● Exercise description: Could every line of the data be copied out once more, exactly?
*** Opening of Records supplied ***
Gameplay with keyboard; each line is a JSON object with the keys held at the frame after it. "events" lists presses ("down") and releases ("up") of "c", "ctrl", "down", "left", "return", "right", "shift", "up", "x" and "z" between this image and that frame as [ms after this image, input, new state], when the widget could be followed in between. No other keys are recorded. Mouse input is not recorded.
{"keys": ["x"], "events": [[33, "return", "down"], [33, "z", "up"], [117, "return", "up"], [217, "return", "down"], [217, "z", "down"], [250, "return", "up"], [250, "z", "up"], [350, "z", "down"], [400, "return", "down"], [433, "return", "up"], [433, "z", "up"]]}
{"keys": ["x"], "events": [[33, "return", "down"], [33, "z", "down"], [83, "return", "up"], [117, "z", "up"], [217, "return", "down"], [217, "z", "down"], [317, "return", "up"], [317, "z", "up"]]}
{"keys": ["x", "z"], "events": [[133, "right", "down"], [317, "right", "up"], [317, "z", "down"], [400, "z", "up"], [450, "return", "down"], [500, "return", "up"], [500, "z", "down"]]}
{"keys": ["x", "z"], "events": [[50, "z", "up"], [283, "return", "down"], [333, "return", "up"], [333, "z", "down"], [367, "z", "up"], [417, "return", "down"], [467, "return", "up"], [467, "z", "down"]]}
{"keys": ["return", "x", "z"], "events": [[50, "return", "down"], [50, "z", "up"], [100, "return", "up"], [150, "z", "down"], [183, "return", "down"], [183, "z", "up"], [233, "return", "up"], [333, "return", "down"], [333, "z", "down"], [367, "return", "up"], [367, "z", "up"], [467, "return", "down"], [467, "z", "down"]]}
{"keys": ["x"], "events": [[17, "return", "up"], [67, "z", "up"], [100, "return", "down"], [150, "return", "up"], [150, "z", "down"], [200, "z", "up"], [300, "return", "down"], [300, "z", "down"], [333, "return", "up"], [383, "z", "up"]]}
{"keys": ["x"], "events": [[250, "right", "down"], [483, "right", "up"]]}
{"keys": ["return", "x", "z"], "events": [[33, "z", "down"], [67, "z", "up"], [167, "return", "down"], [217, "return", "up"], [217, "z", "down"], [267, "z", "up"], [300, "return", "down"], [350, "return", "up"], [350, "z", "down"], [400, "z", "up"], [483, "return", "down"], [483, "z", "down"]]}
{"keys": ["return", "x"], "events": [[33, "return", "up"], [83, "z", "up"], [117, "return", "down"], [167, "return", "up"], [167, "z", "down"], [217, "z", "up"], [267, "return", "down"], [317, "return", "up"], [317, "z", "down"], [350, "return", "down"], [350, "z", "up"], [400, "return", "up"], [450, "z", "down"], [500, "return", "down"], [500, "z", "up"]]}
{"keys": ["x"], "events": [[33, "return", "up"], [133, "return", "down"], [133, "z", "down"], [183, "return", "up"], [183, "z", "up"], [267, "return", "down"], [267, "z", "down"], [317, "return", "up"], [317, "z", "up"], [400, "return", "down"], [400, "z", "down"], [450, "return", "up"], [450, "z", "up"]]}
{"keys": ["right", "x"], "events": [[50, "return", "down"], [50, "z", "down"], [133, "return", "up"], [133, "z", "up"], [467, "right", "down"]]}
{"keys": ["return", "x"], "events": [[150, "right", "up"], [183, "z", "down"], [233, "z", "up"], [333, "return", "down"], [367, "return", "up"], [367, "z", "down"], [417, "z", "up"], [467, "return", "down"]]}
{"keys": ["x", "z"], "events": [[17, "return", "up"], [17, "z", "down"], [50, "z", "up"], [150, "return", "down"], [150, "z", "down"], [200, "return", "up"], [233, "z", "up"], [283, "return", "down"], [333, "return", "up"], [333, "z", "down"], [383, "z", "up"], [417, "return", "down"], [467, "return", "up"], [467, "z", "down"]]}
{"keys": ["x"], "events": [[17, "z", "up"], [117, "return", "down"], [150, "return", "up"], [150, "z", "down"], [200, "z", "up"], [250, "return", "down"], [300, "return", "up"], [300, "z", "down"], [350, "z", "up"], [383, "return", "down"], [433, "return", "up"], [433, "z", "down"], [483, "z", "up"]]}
*** Close of Records supplied ***
● Response area:
Gameplay with keyboard; each line is a JSON object with the keys held at the frame after it. "events" lists presses ("down") and releases ("up") of "c", "ctrl", "down", "left", "return", "right", "shift", "up", "x" and "z" between this image and that frame as [ms after this image, input, new state], when the widget could be followed in between. No other keys are recorded. Mouse input is not recorded.
{"keys": ["x"], "events": [[33, "return", "down"], [33, "z", "up"], [117, "return", "up"], [217, "return", "down"], [217, "z", "down"], [250, "return", "up"], [250, "z", "up"], [350, "z", "down"], [400, "return", "down"], [433, "return", "up"], [433, "z", "up"]]}
{"keys": ["x"], "events": [[33, "return", "down"], [33, "z", "down"], [83, "return", "up"], [117, "z", "up"], [217, "return", "down"], [217, "z", "down"], [317, "return", "up"], [317, "z", "up"]]}
{"keys": ["x", "z"], "events": [[133, "right", "down"], [317, "right", "up"], [317, "z", "down"], [400, "z", "up"], [450, "return", "down"], [500, "return", "up"], [500, "z", "down"]]}
{"keys": ["x", "z"], "events": [[50, "z", "up"], [283, "return", "down"], [333, "return", "up"], [333, "z", "down"], [367, "z", "up"], [417, "return", "down"], [467, "return", "up"], [467, "z", "down"]]}
{"keys": ["return", "x", "z"], "events": [[50, "return", "down"], [50, "z", "up"], [100, "return", "up"], [150, "z", "down"], [183, "return", "down"], [183, "z", "up"], [233, "return", "up"], [333, "return", "down"], [333, "z", "down"], [367, "return", "up"], [367, "z", "up"], [467, "return", "down"], [467, "z", "down"]]}
{"keys": ["x"], "events": [[17, "return", "up"], [67, "z", "up"], [100, "return", "down"], [150, "return", "up"], [150, "z", "down"], [200, "z", "up"], [300, "return", "down"], [300, "z", "down"], [333, "return", "up"], [383, "z", "up"]]}
{"keys": ["x"], "events": [[250, "right", "down"], [483, "right", "up"]]}
{"keys": ["return", "x", "z"], "events": [[33, "z", "down"], [67, "z", "up"], [167, "return", "down"], [217, "return", "up"], [217, "z", "down"], [267, "z", "up"], [300, "return", "down"], [350, "return", "up"], [350, "z", "down"], [400, "z", "up"], [483, "return", "down"], [483, "z", "down"]]}
{"keys": ["return", "x"], "events": [[33, "return", "up"], [83, "z", "up"], [117, "return", "down"], [167, "return", "up"], [167, "z", "down"], [217, "z", "up"], [267, "return", "down"], [317, "return", "up"], [317, "z", "down"], [350, "return", "down"], [350, "z", "up"], [400, "return", "up"], [450, "z", "down"], [500, "return", "down"], [500, "z", "up"]]}
{"keys": ["x"], "events": [[33, "return", "up"], [133, "return", "down"], [133, "z", "down"], [183, "return", "up"], [183, "z", "up"], [267, "return", "down"], [267, "z", "down"], [317, "return", "up"], [317, "z", "up"], [400, "return", "down"], [400, "z", "down"], [450, "return", "up"], [450, "z", "up"]]}
{"keys": ["right", "x"], "events": [[50, "return", "down"], [50, "z", "down"], [133, "return", "up"], [133, "z", "up"], [467, "right", "down"]]}
{"keys": ["return", "x"], "events": [[150, "right", "up"], [183, "z", "down"], [233, "z", "up"], [333, "return", "down"], [367, "return", "up"], [367, "z", "down"], [417, "z", "up"], [467, "return", "down"]]}
{"keys": ["x", "z"], "events": [[17, "return", "up"], [17, "z", "down"], [50, "z", "up"], [150, "return", "down"], [150, "z", "down"], [200, "return", "up"], [233, "z", "up"], [283, "return", "down"], [333, "return", "up"], [333, "z", "down"], [383, "z", "up"], [417, "return", "down"], [467, "return", "up"], [467, "z", "down"]]}
{"keys": ["x"], "events": [[17, "z", "up"], [117, "return", "down"], [150, "return", "up"], [150, "z", "down"], [200, "z", "up"], [250, "return", "down"], [300, "return", "up"], [300, "z", "down"], [350, "z", "up"], [383, "return", "down"], [433, "return", "up"], [433, "z", "down"], [483, "z", "up"]]}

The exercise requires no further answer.